§ SET TASK
Translate this sentence from the text on the Or Commission into Spanish: "The commission was called the Or Commission after its chairman, Supreme Court Justice Theodore Or."

§ TEXT
De Amerikaanse oud-rechter Arthur J. Paone schrijft in zijn lucide boek Israel, Our Frankenstein (2010) over het Zionistisch extremisme dat:
The Or Commission After Ariel Sharon as Likud Party leader performed his infamous sacrilege by marching onto the holy site of the Al Aqsa Mosque with several thousand armed police, soldiers and other security forces, setting off a Palestinian uprising that ultimately resulted in the deaths of almost five thousand Arabs and a thousand Jews, the Israeli Government did what it often does after a major occurrence, it appointed a commission to study the matter. The commission was called the Or Commission after its chairman, Supreme Court Justice Theodore Or. Among its findings or recommendations issued in 2003 was the following:
“24. The Arab sector: The committee determined that this is the most sensitive and important domestic issue facing Israel today…The committee determined that the issue has been neglected for many years, and demanded that immediate, medium-term, and long-term action be taken. The committee determined that action must be focused on giving true equality to the country’s Arab citizens… "The state must work to wipe out the stain of discrimination against its Arab citizens, in its various forms and expressions. In this context, the state must imitate, develop, and operate programs emphasizing budgets that will close gaps in education, housing, industrial development, employment, and services…” A sensible-sounding recommendation which made headlines and was duly distributed to all the world organizations that were demanding answers for what had happened. Then, like so many other carefully-crafted and high-sounding reports — nothing happened. Ultimately, it was more Israelspeak. Yet surprisingly, even seasoned observers seemed to have hoped that something real would be done this time. At least that is what I surmise from the tone of disappointment in the report by the Association for Civil Rights (ACRI) eight years after the events at the Al Aqsa Mosque and five years after the Or Report: “In October 2000, 13 people — all except one Arab citizens of Israel —were shot dead by Israeli security forces during demonstrations in the country’s North. As a result of a public campaign led by human rights organizations…, the government decided to appoint an inquiry commission…”The Commission, headed by Justice Theodore Or, published the most voluminous, comprehensive, and momentous report to date on the plight of Arab citizens of Israel. It stated that “achieving equality for the Arab citizens of Israel should be a prime objective of the government…”

§ Data items
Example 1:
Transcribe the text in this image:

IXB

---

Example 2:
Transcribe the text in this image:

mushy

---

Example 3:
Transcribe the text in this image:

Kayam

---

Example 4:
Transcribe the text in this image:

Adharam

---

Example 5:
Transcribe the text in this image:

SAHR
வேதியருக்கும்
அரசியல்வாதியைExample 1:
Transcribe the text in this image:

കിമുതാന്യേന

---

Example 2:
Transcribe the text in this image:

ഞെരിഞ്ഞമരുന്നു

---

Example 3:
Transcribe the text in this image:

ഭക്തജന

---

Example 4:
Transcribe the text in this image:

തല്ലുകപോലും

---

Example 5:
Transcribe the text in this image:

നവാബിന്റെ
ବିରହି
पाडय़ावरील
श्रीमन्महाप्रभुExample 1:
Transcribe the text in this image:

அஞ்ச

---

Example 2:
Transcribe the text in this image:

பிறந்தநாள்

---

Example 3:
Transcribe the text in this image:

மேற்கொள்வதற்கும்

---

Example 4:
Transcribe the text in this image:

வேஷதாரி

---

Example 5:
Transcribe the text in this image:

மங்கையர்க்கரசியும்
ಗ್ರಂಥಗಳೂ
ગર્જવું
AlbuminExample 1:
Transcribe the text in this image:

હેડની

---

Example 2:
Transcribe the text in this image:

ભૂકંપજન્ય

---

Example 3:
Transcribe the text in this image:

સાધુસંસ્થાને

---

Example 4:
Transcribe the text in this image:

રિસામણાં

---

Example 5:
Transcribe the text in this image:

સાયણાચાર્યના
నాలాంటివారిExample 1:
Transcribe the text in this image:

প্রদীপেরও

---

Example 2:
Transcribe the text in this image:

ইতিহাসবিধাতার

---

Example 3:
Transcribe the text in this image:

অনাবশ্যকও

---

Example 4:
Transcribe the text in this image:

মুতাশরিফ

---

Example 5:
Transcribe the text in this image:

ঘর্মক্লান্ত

§ EXERCISE SOLUTION
La comisión se llamó Comisión Or por su presidente, el juez del Tribunal Supremo Theodore Or.